*Texto de leitura*.
*-*-*

E já que falamos dos Castores e Aslam...



Melhores Efeitos Visuais

Ok, pra início de conversa, é bom ressaltar que C.S. Lewis nunca aprovou uma versão televisiva baseada em suas obras. Ele dizia que a forma que a TV fazia não estava à altura de suas histórias, e poderia tirar a fantasia delas. E ao vermos a versão de 67, eu compreendo o que ele quis dizer. Especialmente porque o Aslam anda em duas patas, mas eu tenho quase certeza de que nas ilustrações originais tem uma cena assim então... É.

Ainda assim, a versão da BBC nos brinda com... Pff... Ok, olhem os castores.


...É! Eles são do tamanho de humanos normais!

Agora, os atores fazem um bom papel, tanto os castores como os outros animais antropomórficos, como o lobo. Mas... Eu não sei, é tão fora de lugar que acaba sendo distrativo, mas ao mesmo tempo é uma direção interessante porque parece uma peça de teatro com orçamento grande. Tipo as coisas que a TV Cultura fazia e exibia.

Aliás, essa minissérie toda me lembrou MUITO o Teatro dos Contos de fada, aquele que era apresentado pela Olívia Palito. Ambos foram feitos na mesma época e tinham o mesmo conceito, então eu não posso dizer que Nárnia da BBC não me traz uma certa nostalgia.

Eu AMO efeitos práticos, e mesmo que o resultado seja risível, cê nota que essa era a direção que eles queriam, um meio termo entre peça teatral e série de TV. O que acaba atrapalhando até na narrativa. Tem uma cena que teoricamente era pra dar um susto de leve, quando Edmundo encontra o chefe da polícia secreta. Na versão Disney, funciona. Mas aqui, o efeito de transição de lobo pra lobo antropomórfico é tão lento que o efeito se perde.
Fora os animais feitos em animação tradicional, que destoam do tom geral, mas são carismáticos.

Aliás, cês viram o Aslam?


Ele era basicamente dois caras dentro de uma fantasia, com um deles mexendo o rosto animatrônico.

*-*-*

*Problemas*.
- a) No texto sobre os efeitos visuais da Nárnia da BBC, como era feito o Aslam?
- b) Transcreva do texto sobre os efeitos visuais da Nárnia da BBC o trecho que começa nas palavras que contêm "Eu AMO efeitos" e termina em "o rosto animatrônico.".
Os dados não têm relação com o texto sobre os efeitos visuais da Nárnia da BBC.

*Trecho dos dados*.
*-*-*

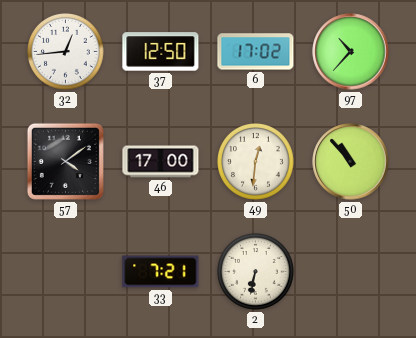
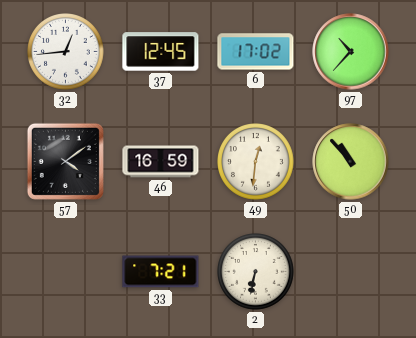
37: 12:50 -> 12:45
46: 17:00 -> 16:59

*-*-*

*Respostas*.
- a) Eram basicamente dois caras dentro de uma fantasia, com um deles mexendo o rosto animatrônico.

- b)
Eu AMO efeitos práticos, e mesmo que o resultado seja risível, cê nota que essa era a direção que eles queriam, um meio termo entre peça teatral e série de TV. O que acaba atrapalhando até na narrativa. Tem uma cena que teoricamente era pra dar um susto de leve, quando Edmundo encontra o chefe da polícia secreta. Na versão Disney, funciona. Mas aqui, o efeito de transição de lobo pra lobo antropomórfico é tão lento que o efeito se perde.
Fora os animais feitos em animação tradicional, que destoam do tom geral, mas são carismáticos.

Aliás, cês viram o Aslam?


Ele era basicamente dois caras dentro de uma fantasia, com um deles mexendo o rosto animatrônico.